15. Parity-Check Codes
• A popular form of Error Detection and Correction Codes employing
redundancy is the use of a parity-check bit added to each character
code group. Codes of this type are called parity-check codes.
• The parity bit is added to the end of the character code block according
to some logical process. The most common parity-check codes add the
1s in each character block code and append a 1 or 0 as required to
obtain an odd or even total, depending on the code system.
• Odd parity systems will add a 1 if addition of the 1s in the block sum is
odd. At the receiver, the block addition is accomplished with the parity
bit intact, and appropriate addition is made. If the sum provides the
wrong parity, an error during transmission will be assumed and the
data will be retransmitted.

16. Error Correction
• Detecting errors is clearly of little use unless methods are
available for the correction of the detected errors.
• Correction is thus an important aspect of data transmission.
• The most popular method of error correction is
retransmission of the erroneous information.

17. Retransmission
• For Retransmission to occur in the most expeditious manner,
some form of automatic system is needed. A system which has
been developed and is in use is called the automatic request for
repeat (ARQ), also called the positive acknowledgment/negative
acknowledgment (ACK/NAK) method.
• The request for repeat system transmits data as blocks.

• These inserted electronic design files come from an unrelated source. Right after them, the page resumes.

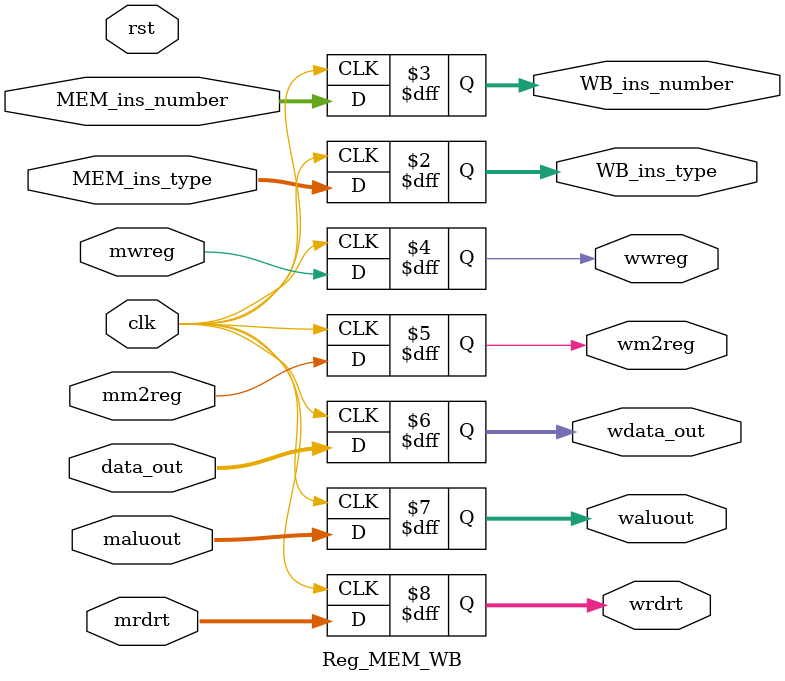
<source format=v>
`timescale 1ns / 1ps
module Reg_MEM_WB(clk,rst,mwreg,mm2reg,data_out,maluout,mrdrt,	//inputs
	wwreg,wm2reg,wdata_out,waluout,wrdrt, //outputs
	MEM_ins_type, MEM_ins_number, WB_ins_type, WB_ins_number);	
	input clk;
	input rst;                      //Õâ¸öÄ£¿éÎªwbºÍmemÖ®¼äµÄËø´æÆ÷
	input mwreg,mm2reg;
	input [31:0] data_out,maluout;
	input [4:0] mrdrt;
	
	input[3:0] MEM_ins_type;
	input[3:0] MEM_ins_number;
	output[3:0] WB_ins_type;
	output[3:0] WB_ins_number;
	
	output wwreg,wm2reg;
	output [31:0] wdata_out,waluout;
	output [4:0] wrdrt;

	reg wwreg,wm2reg;
	reg [31:0] wdata_out,waluout;
	reg [4:0] wrdrt;	
	reg[3:0] WB_ins_type;
	reg[3:0] WB_ins_number;
	
	always@(posedge clk)	begin
		wwreg <= mwreg;
		wm2reg <= mm2reg;
		wdata_out <= data_out;
		waluout <= maluout;
		wrdrt <= mrdrt;
		WB_ins_type <= MEM_ins_type;
		WB_ins_number <= MEM_ins_number;
	end
endmodule


</source>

The parity
for each block is checked upon receipt, and if no parity discrepancy
is noted, a positive acknowledgment (ACK) is sent to the transmit
station and the next block is transmitted. If, however, a parity error
is detected, a negative acknowledgment (NAK) is made to the
transmit station which will repeat the block of data. have occurred.

18. Retransmission (cont)
• The parity check is again made and transmission continues
according to the result of the parity check. The value of this
kind of system stems from its ability to detect errors after a
small amount of data has been sent. If retransmission is
needed, the redundant transmission time is held to a
minimum. This is much more efficient than retransmission
of the total message if only one or two data errors

19. Forward Error-Correcting Codes
• For transmission efficiency, error correction at the receiver
without retransmission of erroneous data is naturally
preferred, and a number of methods of accomplishing this
are available.
• Codes which permit correction of errors by the receive
station without retransmission are called forward error-
correcting codes.
• The basic requirement of such codes is that sufficient
redundancy be included in the transmitted data for error
correction to be properly accomplished by the receiver
without further input from the transmitter.